Log-Structured Merge Trees: The Data Structure That Powers Modern Databases

#distributed #systems #architecture #backend

LSM trees optimize write performance by buffering changes in memory before flushing to disk sequentially.

What We're Building

We are implementing a simplified LSM tree architecture to understand the mechanics behind high-throughput databases like Cassandra and RocksDB. This scope focuses on the core trade-off between write speed and storage durability. We will explore how write-heavy workloads are decoupled from read-heavy operations by leveraging sequential disk access rather than random seeking. This pattern is essential for modern backend systems handling massive logging or ingestion streams.
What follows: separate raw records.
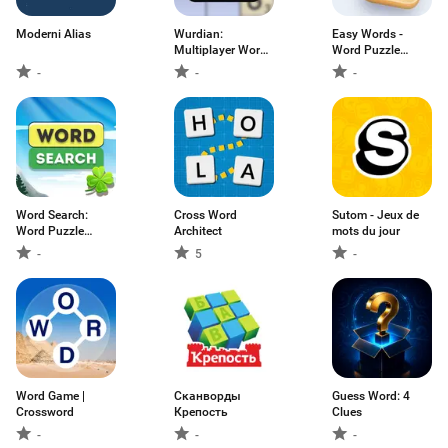
Moderni Alias
Wurdian:
Easy Words -
Multiplayer Word
Word Puzzle
Game
Games
-
-
-
Word Search:
Cross Word
Sutom - Jeux de
Word Puzzle
Architect
mots du jour
Game
-
5
-
Word Game |
Сканворды
Guess Word: 4
Crossword
Крепость
Clues
-
-
-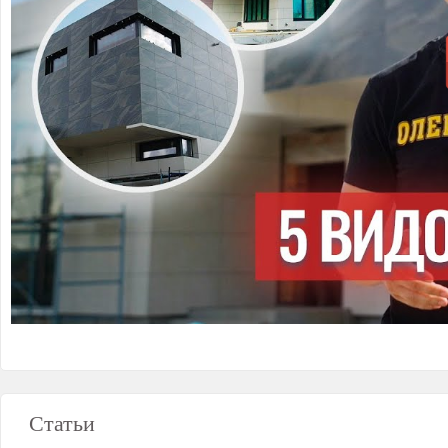
Статьи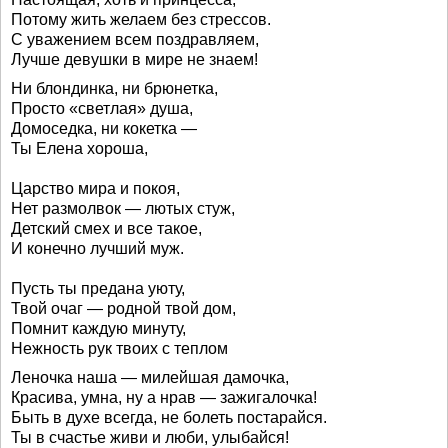
Потому жить желаем без стрессов.
С уважением всем поздравляем,
Лучше девушки в мире не знаем!
Ни блондинка, ни брюнетка,
Просто «светлая» душа,
Домоседка, ни кокетка —
Ты Елена хороша,
Царство мира и покоя,
Нет размолвок — лютых стуж,
Детский смех и все такое,
И конечно лучший муж.
Пусть ты предана уюту,
Твой очаг — родной твой дом,
Помнит каждую минуту,
Нежность рук твоих с теплом
Леночка наша — милейшая дамочка,
Красива, умна, ну а нрав — зажигалочка!
Быть в духе всегда, не болеть постарайся.
Ты в счастье живи и люби, улыбайся!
Step 1 — In-Memory Write Buffer

The core innovation of LSM trees is the in-memory buffer called a memtable. Incoming writes are appended to this vector rather than hitting the disk immediately. This drastically reduces the number of expensive seek operations required to update the dataset. In a production context, this allows the system to absorb burst traffic by queuing updates until the buffer capacity is reached.

struct MemTable {
    entries: Vec<(String, String)>,
    capacity_limit: usize,
}

impl MemTable {
    fn new(capacity: usize) -> Self {
        MemTable {
            entries: Vec::new(),
            capacity_limit: capacity,
        }
    }

    fn append(&mut self, key: String, value: String) {
        self.entries.push((key, value));
    }
}

Rust vectors provide contiguous memory allocation, which aligns perfectly with how operating systems handle sequential writes to storage media.

Step 2 — Flushing to SSTables

Once the memtable fills its capacity limit, the buffer is frozen and flushed to the disk as a Sorted String Table (SSTable). This process is asynchronous and ensures that no data is lost by moving the buffer content into an immutable file. The file is written sequentially, which minimizes random read/write amplification that plagues traditional B-Trees under heavy update loads.

fn flush_memtable_to_disk(entries: &MemTable) -> String {
    // Simulate serialization to SSTable format
    let data = serde_json::to_vec(&entries.entries).unwrap();
    // In reality, this would be written to disk with compression
    String::from("sst-000001") 
}

Immutable files allow multiple versions to coexist without locking, enabling readers to see consistent snapshots of the database state.

Step 3 — Indexing for Random Reads

Storing all data in memtables would be inefficient for reads. We must maintain indexes to locate keys quickly. We utilize bloom filters or inverted indices to determine if a key exists in an SSTable before loading the full file into memory. This check is fast and requires minimal disk I/O, making the system efficient for large datasets.

use std::collections::HashSet;

fn check_bloom_filter(sst_key: &str) -> bool {
    // Check bit array to determine existence probability
    sst_key.contains("valid") 
}

The bloom filter returns a probabilistic false positive but never a false negative, ensuring that valid keys are always found.

Step 4 — Asynchronous Compaction

Over time, the number of SSTable files grows, consuming excessive disk space. A background compaction process merges these files, removing duplicates and reclaiming free space. This ensures that the storage usage remains proportional to the active data lifespan.

fn compact_sstables(sst_files: &[String]) -> Vec<String> {
    // Simulate merging files into a new sorted file
    let mut merged = Vec::new();
    for file in sst_files {
        merged.push(format!("merged-{}", file));
    }
    merged
}

This process runs on a separate thread to ensure that write throughput is not degraded by background cleanup tasks.

Key Takeaways

Write Amplification: LSM trees reduce write amplification by grouping updates and writing them sequentially.
Sequential I/O: By avoiding random seeks, the system utilizes the high bandwidth of modern storage.
Durability: Data is persisted as soon as it is written to the immutable SSTable on disk.
Concurrency: The write buffer allows high concurrency without contention on the storage device.

What's Next?

Explore immutable snapshots for point-in-time recovery.
Investigate how memtables handle concurrent reads with read amplification.
Consider the trade-offs when implementing bloom filters in low-memory environments.
Compare LSM tree implementations across different database engines like Redis and RocksDB.